Foto: Kate Stegeman/MSF

À medida que confrontos se aproximam dos distritos da periferia de Lashkar Gah, capital da província de Helmand, no Afeganistão, doentes e feridos lutam para conseguir chegar ao hospital Boost, uma instalação de saúde de 300 leitos mantida pela organização humanitária internacional Médicos Sem Fronteiras (MSF) em parceria com o Ministério da Saúde afegão.

Durante a última década, a província de Helmand tem sido cenário de conflitos entre o governo e forças de oposição. Esse é um dos principais impedimentos para as pessoas que procuram cuidados de saúde vitais. 

“A intensificação e a aproximação dos confrontos evidentemente estão limitando o acesso ao hospital”, disse Guilhem Molinie, representante de MSF no Afeganistão. “Como consequência imediata dos confrontos, um em cada quatro pacientes atualmente não consegue chegar a nossa sala de emergência.”

Equipe médica atende criança no hospital de Boost, em Lashkar Gahr (Foto: Kate Stegeman / MSF)Pacientes relatam que estradas estão bloqueadas e que barreiras estão atrasando a chegada ao hospital. Em agosto, uma média de 25 pacientes por dia, a maioria deles crianças com menos de 5 anos de idade, foram hospitalizados na ala de tratamento de desnutrição. Esse número é significativamente menor do que o habitual nessa época do ano.   

“Números baixos de admissões de pacientes com desnutrição são especialmente preocupantes”, frisa Molinie. “A demora em tratar a desnutrição pode dificultar o desenvolvimento de crianças e até ser fatal. Essa é uma das principais causas de mortalidade infantil em Helmand. Mesmo sem os atrasos relativos ao conflito, as crianças normalmente chegam ao hospital Boost tarde demais e em situação crítica.”

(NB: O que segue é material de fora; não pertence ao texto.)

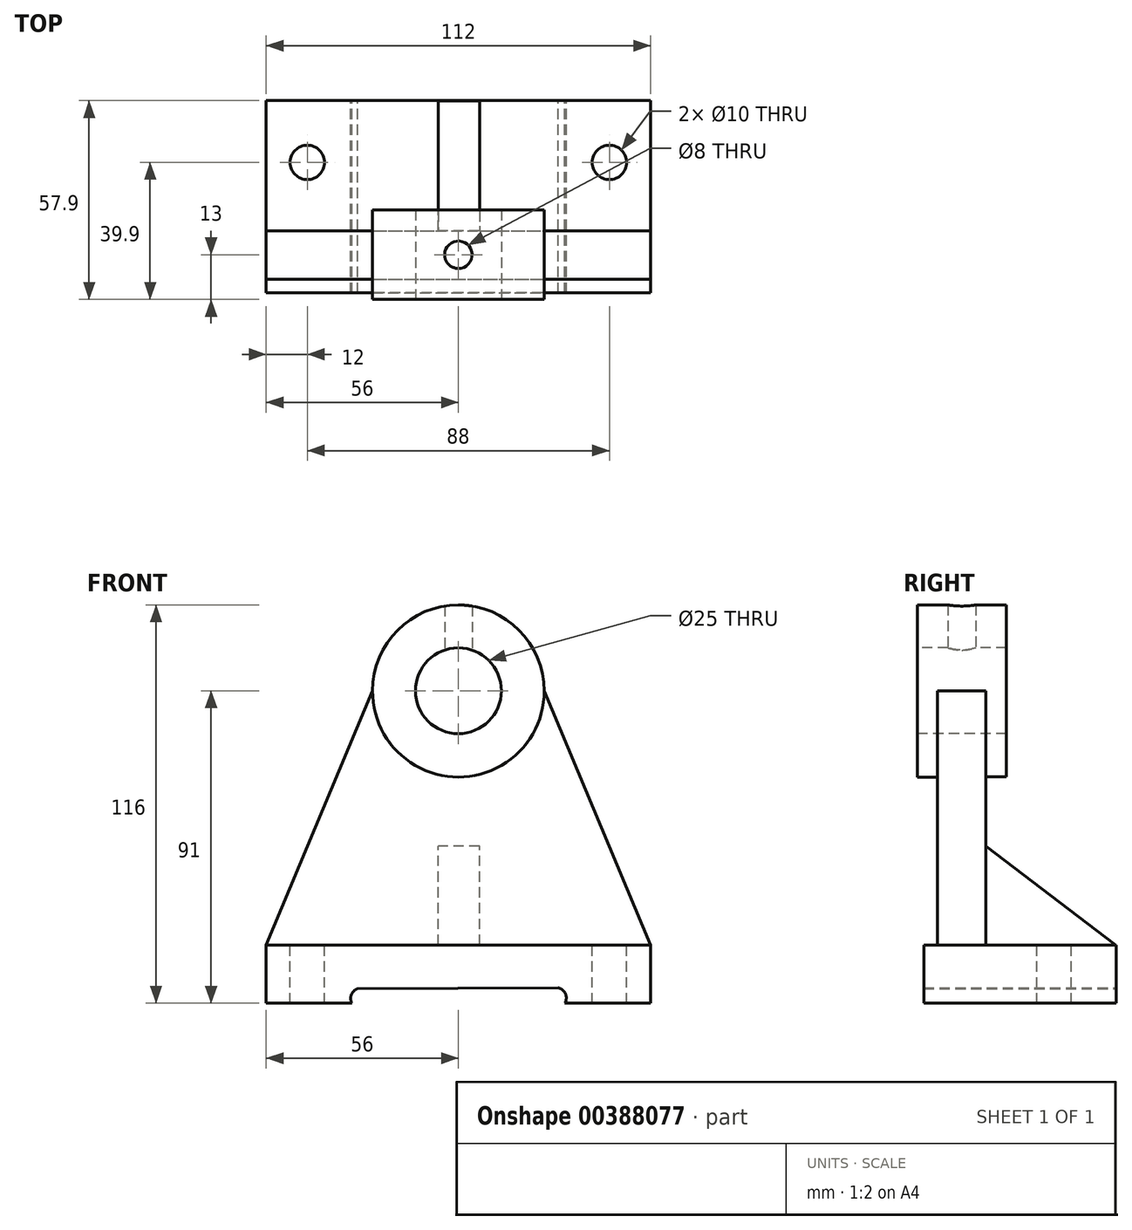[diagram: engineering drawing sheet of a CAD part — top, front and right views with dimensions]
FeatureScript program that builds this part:
annotation { "Feature Type Name" : "Feature", "Feature Type Description" : "" }
export const myFeature = defineFeature(function(context is Context, id is Id, definition is map)
    precondition{}
    {
        {
            var Q0;
            Q0=qCreatedBy(makeId("Front.planeOp"),FACE);
            var sketch = newSketch(context, id + "F0", { "sketchPlane" : qUnion([Q0])});
            skCircle(sketch, "E0", {"center": v(0, 0) * mm, "radius": 25 * mm});
            skSolve(sketch);
        }
        {
            var Q0;
            Q0 = qSketchRegion(id + "F0", true);
            extrude(context, id + "F1", {"entities" : qUnion([Q0]), "depth" : 26 * mm});
        }
        {
            var Q0;
            Q0=makeQuery(id+"F1.opExtrude","CAP_FACE",FACE,{"disambiguationData":[OSD([sQuery(id+"F0.wireOp",EDGE,"E0")])],"isStart":false});
            var sketch = newSketch(context, id + "F2", { "sketchPlane" : qUnion([Q0])});
            skLineSegment(sketch, "E1", {"start": v(-56, -74) * mm, "end": v(56, -74) * mm});
            skLineSegment(sketch, "E2", {"start": v(56, -74) * mm, "end": v(25, 0) * mm});
            skLineSegment(sketch, "E3", {"start": v(-56, -74) * mm, "end": v(-25, 0) * mm});
            skLineSegment(sketch, "E4", {"start": v(-25, 0) * mm, "end": v(25, 0) * mm});
            skSolve(sketch);
        }
        {
            var Q0;
            Q0 = qSketchRegion(id + "F2", true);
            extrude(context, id + "F3", {"entities" : qUnion([Q0]), "operationType" : NewBodyOperationType.ADD, "oppositeDirection" : true, "depth" : 20 * mm});
        }
        {
            var Q0;
            Q0=makeQuery(id+"F3.boolean.opBoolean","MERGE",FACE,{"derivedFrom":[makeQuery(id+"F1.opExtrude","CAP_FACE",FACE,{"disambiguationData":[OSD([sQuery(id+"F0.wireOp",EDGE,"E0")])],"isStart":false}),makeQuery(id+"F3.opExtrude","CAP_FACE",FACE,{"disambiguationData":[OSD([sQuery(id+"F2.wireOp",EDGE,"E1"),sQuery(id+"F2.wireOp",EDGE,"E2"),sQuery(id+"F2.wireOp",EDGE,"E3"),sQuery(id+"F2.wireOp",EDGE,"E4")])],"isStart":true})]});
            var sketch = newSketch(context, id + "F4", { "sketchPlane" : qUnion([Q0])});
            skLineSegment(sketch, "E5", {"start": v(-25, 0) * mm, "end": v(-56, -74) * mm});
            skLineSegment(sketch, "E6", {"start": v(-56, -74) * mm, "end": v(56, -74) * mm});
            skArc(sketch, "E7", {"start": v(-25, 0) * mm, "mid": v(0, -25.12) * mm, "end": v(25, 0) * mm});
            skLineSegment(sketch, "E8", {"start": v(25, 0) * mm, "end": v(56, -74) * mm});
            skSolve(sketch);
        }
        {
            var Q0;
            Q0 = qSketchRegion(id + "F4", true);
            extrude(context, id + "F5", {"entities" : qUnion([Q0]), "operationType" : NewBodyOperationType.REMOVE, "oppositeDirection" : true, "depth" : 5.7 * mm});
        }
        {
            var Q0;
            Q0=makeQuery(id+"F3.boolean.opBoolean","MERGE",FACE,{"derivedFrom":[makeQuery(id+"F1.opExtrude","CAP_FACE",FACE,{"disambiguationData":[OSD([sQuery(id+"F0.wireOp",EDGE,"E0")])],"isStart":false}),makeQuery(id+"F3.opExtrude","CAP_FACE",FACE,{"disambiguationData":[OSD([sQuery(id+"F2.wireOp",EDGE,"E1"),sQuery(id+"F2.wireOp",EDGE,"E2"),sQuery(id+"F2.wireOp",EDGE,"E3"),sQuery(id+"F2.wireOp",EDGE,"E4")])],"isStart":true})]});
            var sketch = newSketch(context, id + "F6", { "sketchPlane" : qUnion([Q0])});
            skCircle(sketch, "E9", {"center": v(0, 0) * mm, "radius": 12.5 * mm});
            skSolve(sketch);
        }
        {
            var Q0;
            Q0 = qSketchRegion(id + "F4", true);
            extrude(context, id + "F7", {"entities" : qUnion([Q0]), "operationType" : NewBodyOperationType.REMOVE, "oppositeDirection" : true, "depth" : 5.9 * mm});
        }
        {
            var Q0;
            Q0 = qSketchRegion(id + "F6", true);
            extrude(context, id + "F8", {"entities" : qUnion([Q0]), "operationType" : NewBodyOperationType.REMOVE, "endBound" : BoundingType.THROUGH_ALL, "oppositeDirection" : true, "depth" : 25 * mm});
        }
        {
            var Q0;
            Q0=makeQuery(id+"F3.opExtrude","SWEPT_FACE",FACE,{"disambiguationData":[OSD([sQuery(id+"F2.wireOp",EDGE,"E1")])]});
            var sketch = newSketch(context, id + "F9", { "sketchPlane" : qUnion([Q0])});
            skPoint(sketch, "E10.firstSnap0", {"position": v(-56, 13.05) * mm});
            skLineSegment(sketch, "E10.bottom", {"start": v(-56, 24.1) * mm, "end": v(56, 24.1) * mm});
            skLineSegment(sketch, "E10.top", {"start": v(-56, -31.9) * mm, "end": v(56, -31.9) * mm});
            skLineSegment(sketch, "E10.left", {"start": v(-56, 24.1) * mm, "end": v(-56, -31.9) * mm});
            skLineSegment(sketch, "E10.right", {"start": v(56, 24.1) * mm, "end": v(56, -31.9) * mm});
            skSolve(sketch);
        }
        {
            var Q0;
            Q0 = qSketchRegion(id + "F9", true);
            extrude(context, id + "F10", {"entities" : qUnion([Q0]), "operationType" : NewBodyOperationType.ADD, "depth" : 17 * mm});
        }
        {
            var Q0;
            Q0=makeQuery(id+"F3.opExtrude","CAP_FACE",FACE,{"disambiguationData":[OSD([sQuery(id+"F2.wireOp",EDGE,"E1"),sQuery(id+"F2.wireOp",EDGE,"E2"),sQuery(id+"F2.wireOp",EDGE,"E3"),sQuery(id+"F2.wireOp",EDGE,"E4")])],"isStart":false});
            var sketch = newSketch(context, id + "F11", { "sketchPlane" : qUnion([Q0])});
            skLineSegment(sketch, "E11.bottom", {"start": v(-6.15, -74) * mm, "end": v(5.85, -74) * mm});
            skLineSegment(sketch, "E11.top", {"start": v(-6.15, -45.17) * mm, "end": v(5.85, -45.17) * mm});
            skLineSegment(sketch, "E11.left", {"start": v(-6.15, -74) * mm, "end": v(-6.15, -45.17) * mm});
            skLineSegment(sketch, "E11.right", {"start": v(5.85, -74) * mm, "end": v(5.85, -45.17) * mm});
            skSolve(sketch);
        }
        {
            var Q0;
            Q0 = qSketchRegion(id + "F11", true);
            extrude(context, id + "F12", {"entities" : qUnion([Q0]), "operationType" : NewBodyOperationType.ADD, "depth" : 37.8 * mm});
        }
        {
            var Q0;
            Q0=makeQuery(id+"F12.opExtrude","SWEPT_FACE",FACE,{"disambiguationData":[OSD([sQuery(id+"F11.wireOp",EDGE,"E11.right")])]});
            var sketch = newSketch(context, id + "F13", { "sketchPlane" : qUnion([Q0])});
            skLineSegment(sketch, "E12", {"start": v(6, -45.17) * mm, "end": v(-31.8, -74) * mm});
            skLineSegment(sketch, "E13", {"start": v(-31.8, -74) * mm, "end": v(-31.8, -45.17) * mm});
            skLineSegment(sketch, "E14", {"start": v(-31.8, -45.17) * mm, "end": v(6, -45.17) * mm});
            skSolve(sketch);
        }
        {
            var Q0;
            Q0 = qSketchRegion(id + "F13", true);
            extrude(context, id + "F14", {"entities" : qUnion([Q0]), "operationType" : NewBodyOperationType.REMOVE, "endBound" : BoundingType.THROUGH_ALL, "oppositeDirection" : true, "depth" : 25 * mm});
        }
        {
            var Q0;
            {var subQ1=sQuery(id+"F9.wireOp",EDGE,"E10.top");var subQ3=sQuery(id+"F9.wireOp",EDGE,"E10.left");var subQ4=sQuery(id+"F9.wireOp",EDGE,"E10.right");Q0=makeQuery(id+"F10.boolean.opBoolean","SPLIT",FACE,{"disambiguationData":[TD([makeQuery(id+"F10.opExtrude","SWEPT_FACE",FACE,{"disambiguationData":[OSD([subQ1])]})])],"derivedFrom":makeQuery(id+"F10.opExtrude","CAP_FACE",FACE,{"disambiguationData":[OSD([sQuery(id+"F9.wireOp",EDGE,"E10.bottom"),subQ1,subQ3,subQ4])],"isStart":true})});}
            var sketch = newSketch(context, id + "F15", { "sketchPlane" : qUnion([Q0])});
            skCircle(sketch, "E15", {"center": v(-44, 13.9) * mm, "radius": 5 * mm});
            skCircle(sketch, "E16", {"center": v(44, 13.9) * mm, "radius": 5 * mm});
            skSolve(sketch);
        }
        {
            var Q0;
            Q0 = qSketchRegion(id + "F15", true);
            extrude(context, id + "F16", {"entities" : qUnion([Q0]), "operationType" : NewBodyOperationType.REMOVE, "endBound" : BoundingType.THROUGH_ALL, "oppositeDirection" : true, "depth" : 25 * mm});
        }
        {
            var Q0;
            Q0=makeQuery(id+"F10.opExtrude","SWEPT_FACE",FACE,{"disambiguationData":[OSD([sQuery(id+"F9.wireOp",EDGE,"E10.top")])]});
            var sketch = newSketch(context, id + "F17", { "sketchPlane" : qUnion([Q0])});
            skArc(sketch, "E17", {"start": v(31, -91) * mm, "mid": v(31.15, -88.46) * mm, "end": v(29.3, -86.72) * mm});
            skArc(sketch, "E18", {"start": v(-29.08, -86.5) * mm, "mid": v(-31.2, -88.25) * mm, "end": v(-31, -91) * mm});
            skLineSegment(sketch, "E19", {"start": v(29.3, -86.72) * mm, "end": v(-29.08, -86.5) * mm});
            skLineSegment(sketch, "E20", {"start": v(-31, -91) * mm, "end": v(31, -91) * mm});
            skSolve(sketch);
        }
        {
            var Q0;
            Q0 = qSketchRegion(id + "F17", true);
            extrude(context, id + "F18", {"entities" : qUnion([Q0]), "operationType" : NewBodyOperationType.REMOVE, "endBound" : BoundingType.THROUGH_ALL, "oppositeDirection" : true, "depth" : 25 * mm});
        }
        {
            var Q0;
            Q0=qCreatedBy(makeId("Top.planeOp"),FACE);
            var sketch = newSketch(context, id + "F19", { "sketchPlane" : qUnion([Q0])});
            skCircle(sketch, "E21", {"center": v(0, -13) * mm, "radius": 4 * mm});
            skSolve(sketch);
        }
        {
            var Q0;
            Q0 = qSketchRegion(id + "F19", true);
            extrude(context, id + "F20", {"entities" : qUnion([Q0]), "operationType" : NewBodyOperationType.REMOVE, "endBound" : BoundingType.THROUGH_ALL, "depth" : 118 * mm});
        }
    });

MSF preparou um plano de gestão de vítimas em massa caso haja um influxo repentino de pacientes feridos nos confrontos, com estoque de materiais e protocolos de triagem. Continuaremos oferecendo tratamento às pessoas independentemente de suas afiliações políticas, étnicas, religiosas ou quaisquer outras associações.

MSF compartilhou as coordenadas e informações relativas a todas as suas instalações em Lashkar Gah com todas as partes envolvidas no conflito, da mesma forma que foi feito em Kunduz no ano passado. MSF tem uma política rigorosa contra armas e todas as pessoas que entram em nossos hospitais devem depositar as suas armas em um armário de segurança.

MSF começou a trabalhar no Afeganistão em 1980. Em nossos projetos, equipes locais e internacionais trabalham juntas para garantir a melhor qualidade de tratamento. MSF apoia o Ministério Público de Saúde no hospital Ahmad Shah Bababa, no leste de Kabul; na maternidade Dasht-e-Barchi, no oeste de Kabul, e no hospital Boost em Lashkar Gah, na província de Helmand. Em Khost, no leste do país, MSF dirige um hospital-maternidade. MSF planeja abrir um centro de tratamento e diagnóstico para pacientes com tuberculose multirresistente em Kandahar ainda neste ano. MSF conta somente com financiamento privado em seu trabalho no Afeganistão e não aceita nenhum dinheiro vindo de governos.